I don't think she's right.
Not because I believe infatuation lasts forever. But because I don't think this is infatuation.
We've known each other for years. We've cared about each other for years. We've shown up for each other through some incredibly difficult chapters of our lives.
She lived with me. We've laughed together. Cried together. Confided in one another. Somewhere along the way, love quietly took up residence.
Neither of us noticed.
Or maybe neither of us was ready to notice.
Back then, I certainly wasn't.
I was drinking too much. Running from myself. Trying to survive rather than actually live. I wouldn't have been capable of giving her the relationship she deserved because I couldn't even give myself one.
The timing wasn't wrong because we didn't love each other. The timing was wrong because I wasn't ready.
Then life happened.
Cardiac arrests.
Trauma.
A motorcycle accident that nearly killed me.
Months of learning how to walk, think, and live again.
Somewhere in all of that, my priorities changed. The walls I'd spent decades building around my heart started coming down.
And when they finally did, I realized something: We didn't open a door hoping to create love. We opened a door and discovered love had been patiently waiting for us all along.
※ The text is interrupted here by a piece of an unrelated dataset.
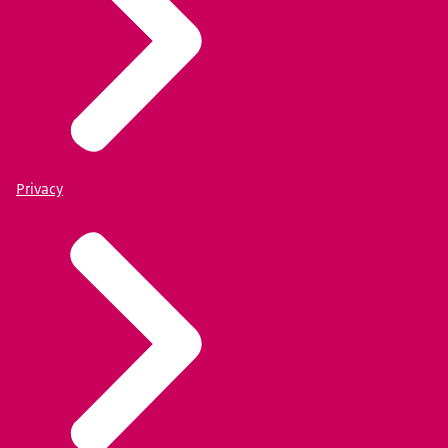
Federatieve Service. Deze is te downloaden op het
Afnemersportaal
Privacy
Now, when we talk on the phone, her voice seems to have a direct line to my soul. Her laugh has somehow learned the combination to every lock I ever placed around my heart. She doesn't have to convince me to trust her. My soul already does.
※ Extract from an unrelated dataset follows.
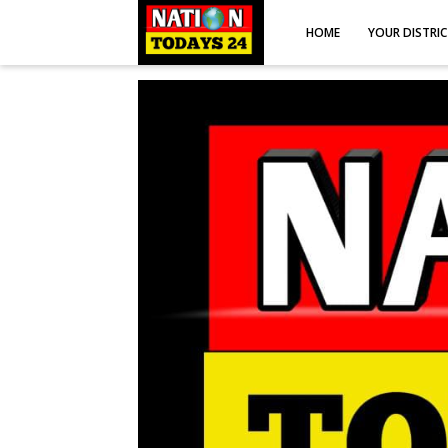
HOME
YOUR DISTRI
Maybe that's what love really is.
Not fireworks. Not obsession. Not even butterflies.
Those things are wonderful. But maybe real love is recognition. Maybe it's that quiet moment when two people stop pretending they don't already know where home is.
This isn't a honeymoon phase. This isn't infatuation. This is love.
This is me being head over heels in absolute love, and I don't believe it's going to fade. I think it's going to deepen.
It already has.
I don't know where this road takes us. I don't know what tomorrow looks like. And for once, I don't feel the need to know.
Because after spending so much of my life trying to protect my heart, I finally understand something: The greatest risk wasn't letting someone in. The greatest risk was never opening the door at all.